Еще потоптавшись на завалинке, Алешка протянул руку, примерился, чтобы постучать в серединный, опушенный куржаком перекресток рамы, и вдруг почувствовал на себе встречный взгляд. В окне была Любкина голова, очерчивалась она жидко, растечно, потом насунулась, и на черном стекле расплющенный нос проступил во тьме пугающе белым круглым пятном, от взгляда и от всего лица тянуло отрешенностью и усталостью.

— Чего тут? Отчего не спишь? — не нашелся Алешка ничего иного сказать. У него сделалось состояние, будто отняли у него дом, Алешка повторил:

— Чего ты?.. Отчего не спишь-то?

— Да вот... — сказала Любка, не меняя в своем выражении усталости и какой-то размягченной отрешенности, это чувство было у нее и в осанке, и в голосе. — Зашла, гляжу...

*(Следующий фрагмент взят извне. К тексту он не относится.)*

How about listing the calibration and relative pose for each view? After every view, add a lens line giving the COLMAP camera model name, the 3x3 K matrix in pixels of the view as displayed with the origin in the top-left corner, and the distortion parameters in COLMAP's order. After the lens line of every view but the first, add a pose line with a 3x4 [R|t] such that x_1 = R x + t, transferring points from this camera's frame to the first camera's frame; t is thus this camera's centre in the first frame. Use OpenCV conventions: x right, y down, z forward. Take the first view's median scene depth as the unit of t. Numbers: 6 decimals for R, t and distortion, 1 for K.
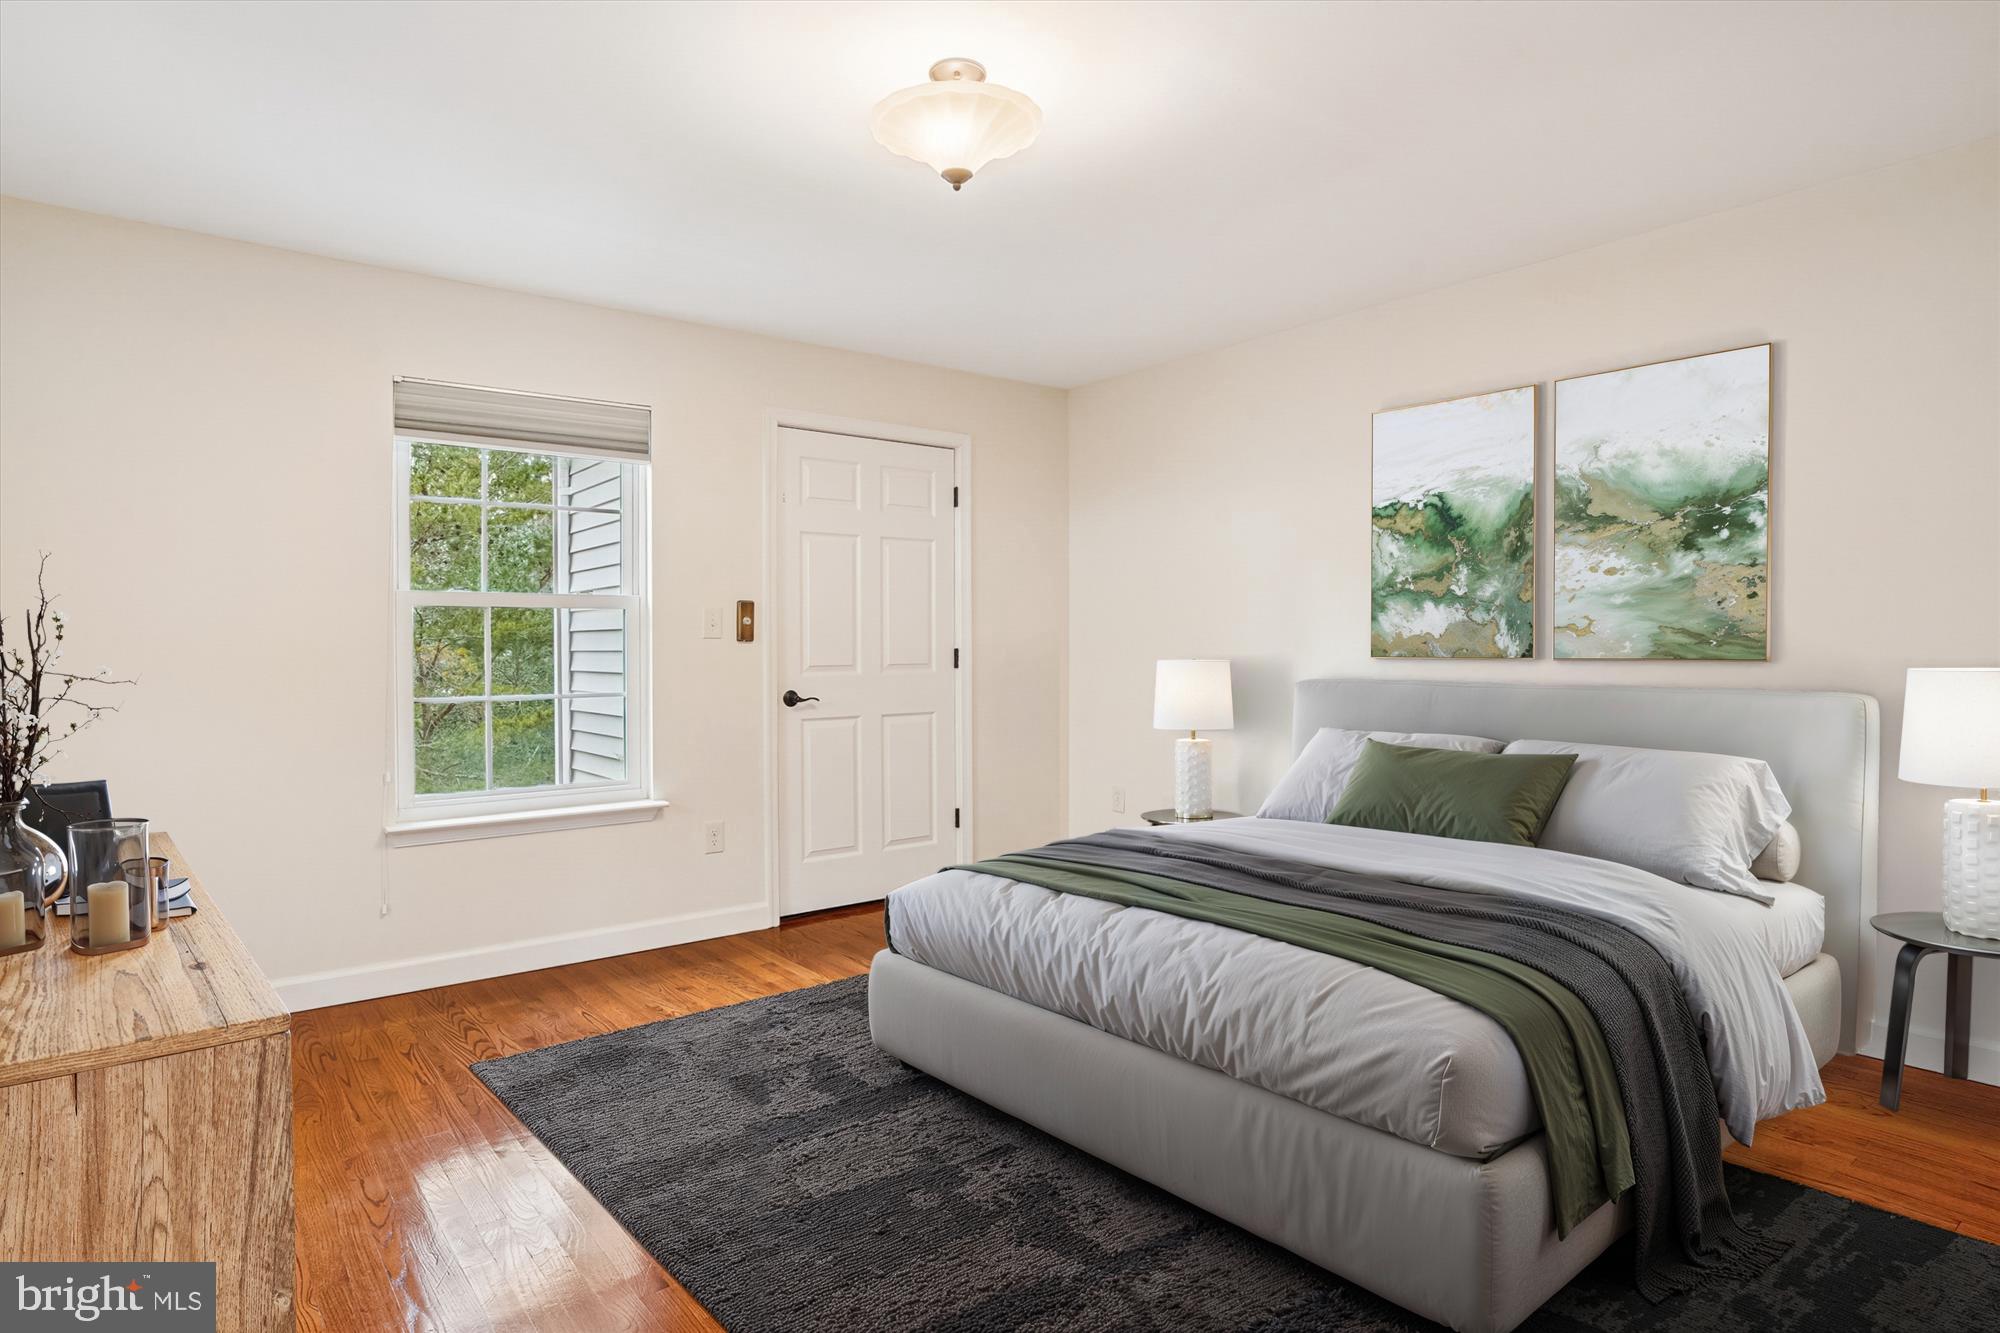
lens RADIAL K [[1091.2, 0, 999.8], [0, 1091.2, 652.1], [0, 0, 1]] dist [-0.036548, 0.000229]
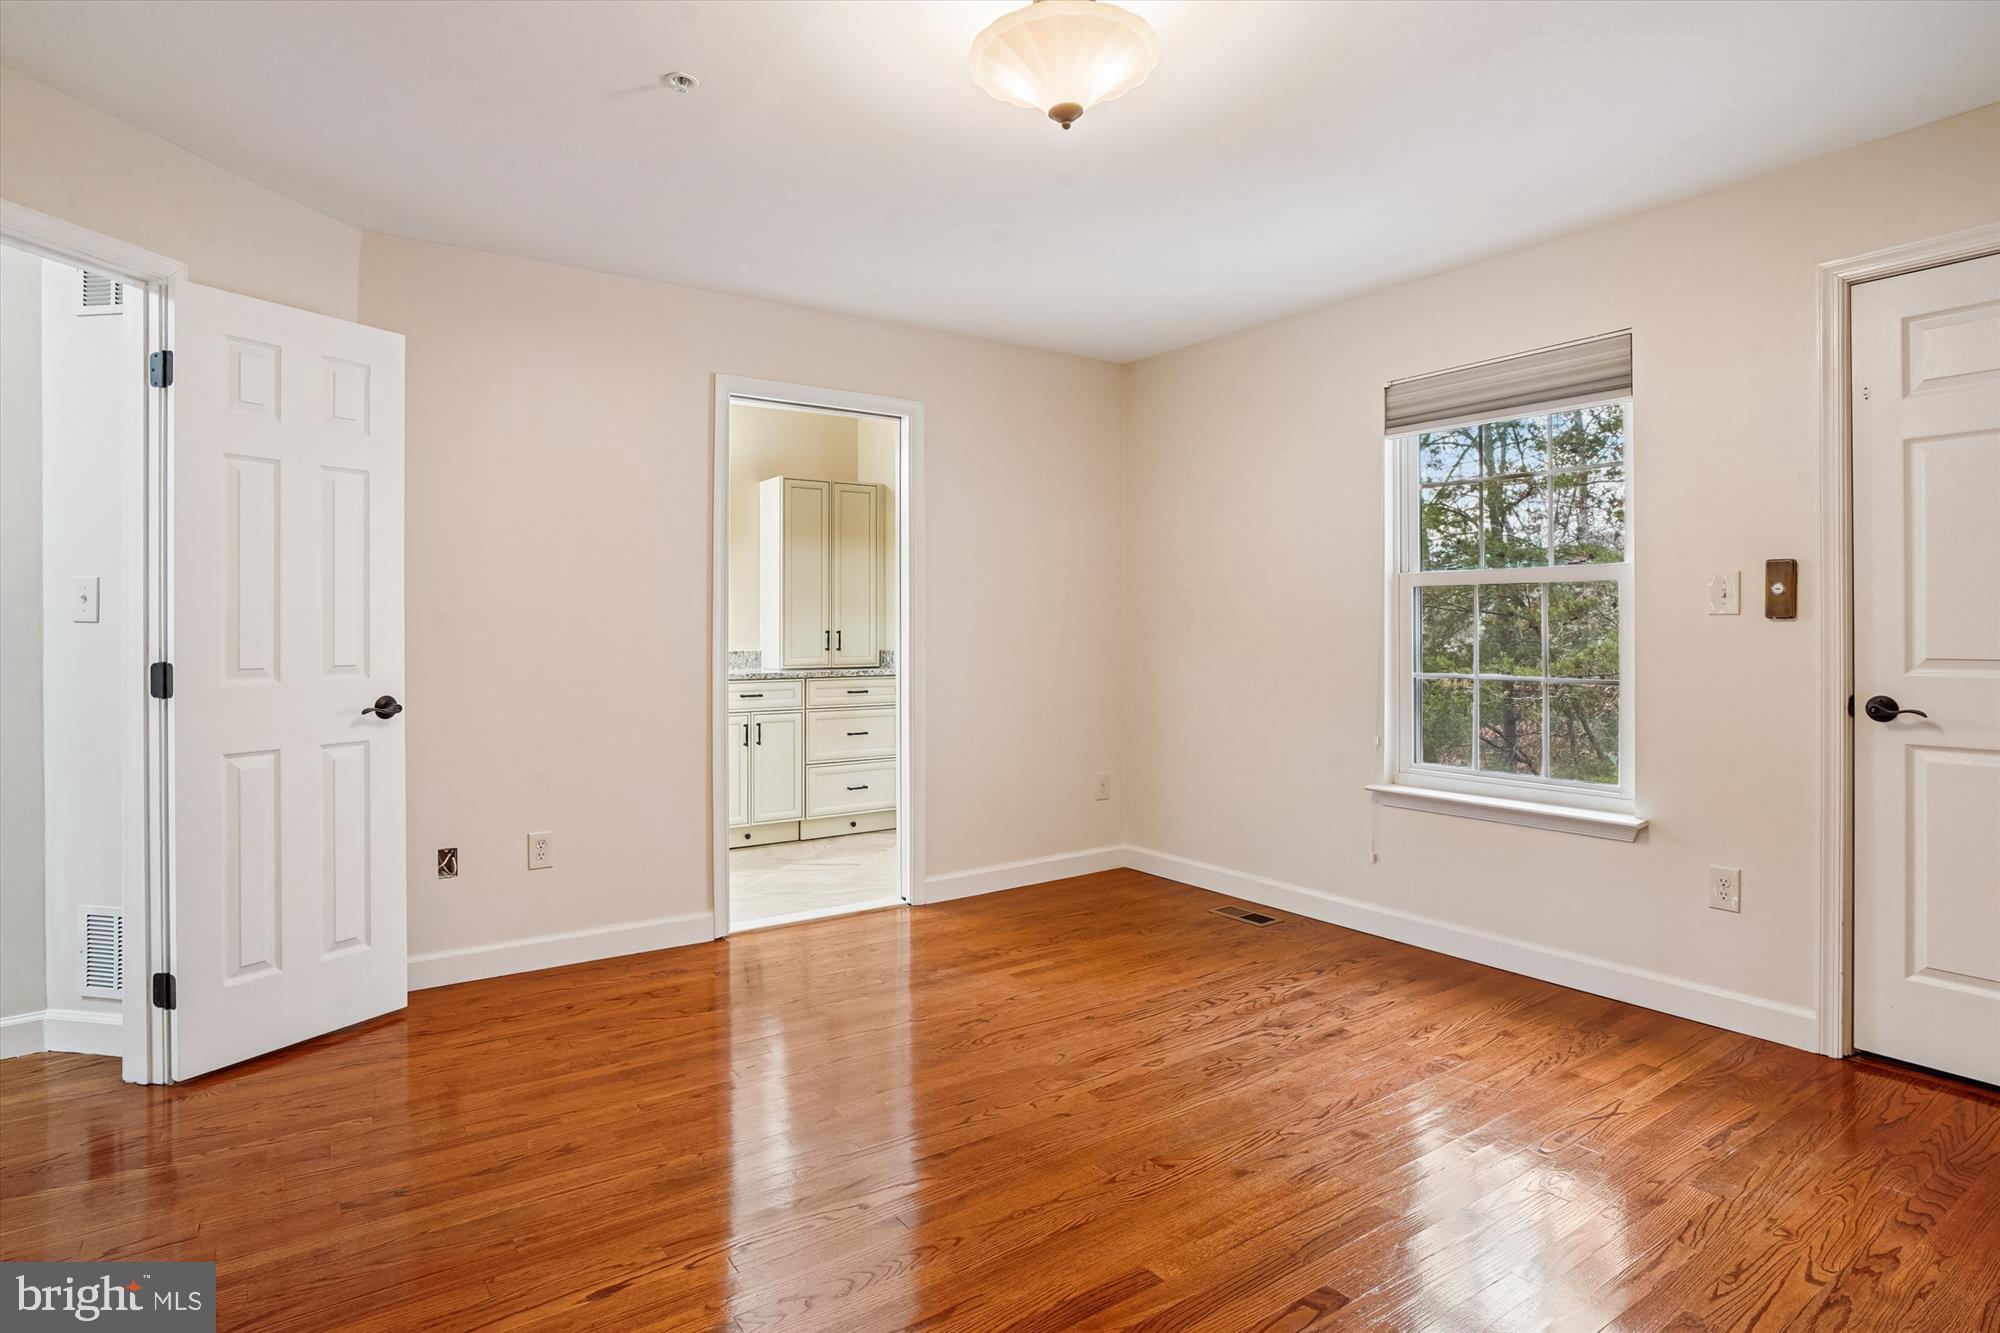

— Среди ночи-то? — спросил Алешка. — А я, понимаешь... пока туда зашел да сюда... На станции с мужиками пока посидел, новости разные, разговоры всякие... Там поезд с востока был... Солдаты раненые с Порт-Артура приехали.

— А я... я думала... Я думала... тебя где-то уж... Ох, господи! Все уж передумала. Да как же! Как же... Ночь, а тебя все нету. Все в голову лезет. Как же... Тут Стюрка прибегала, опять говорила... Опять кого-то... убили. Среди белого дня. На улице. У церкви. Что делается! Прямо у церкви! Только, сказывают, отошел человек в улицу, а там бегут. С кольями. И давай хлестать. Ну вот... изувечили. Я уж все передумала. Уже ночь, а тебя все нету. Я уж и искать бегала, у знакомых в городе спрашивала.

— Ну, ну, — скованно бормотал Алешка. — Ну-ну...

— И Пашу японцы убили, — уронила Любка. — Казенная бумага пришла.

— Кого?

— Пашу. Братика.

Алешка не был в дружбе с Любкиным братом. В прошлом году Пашка поддался патриотизму, точнее, уговорам вербовщика, ездившего по Колывани и по другим деревням: ушел добровольно на японский фронт. Совсем никаких вестей от него не было. Тесть приезжал, жалел сына и ругал его же: «Дурак! Губошлеп! Своего ума ни в башке, ни в другом каком месте. Хозяйство оставил, землю всю на отца кинул, а сам полетел. Чего ради? Закон есть: от справного хозяйства не трогать на войну, голытьбы достаточно, им идти... А он — туда же! Тьфу, губошлеп!»

В конюшне, где густо напрели запахи шерсти, пота и мочи, Алешка задал сена лошадям, нашумел на неспокойного, дураковатого мерина, в радости больно толкнувшего угловатой костяной мордой его в спину. Алешка, гася в себе раздражение, прошел в другой угол двора, набрал там из поленницы беремя дров, вернулся опять на высокое настывшее крыльцо, которое было лунным светом разлиновано на зубчатые шаткие полосы. Решил прогреть дом.

Поддернув штанину, стоял он на коленях у порога и холодным топором отщипывал хрусткие лучины от соснового смолистого полена. Лучины, сухо щелкнув, отделялись как бы сами собой, без усилия, а когда падали в темноте, от них исходил сладкий дух серы.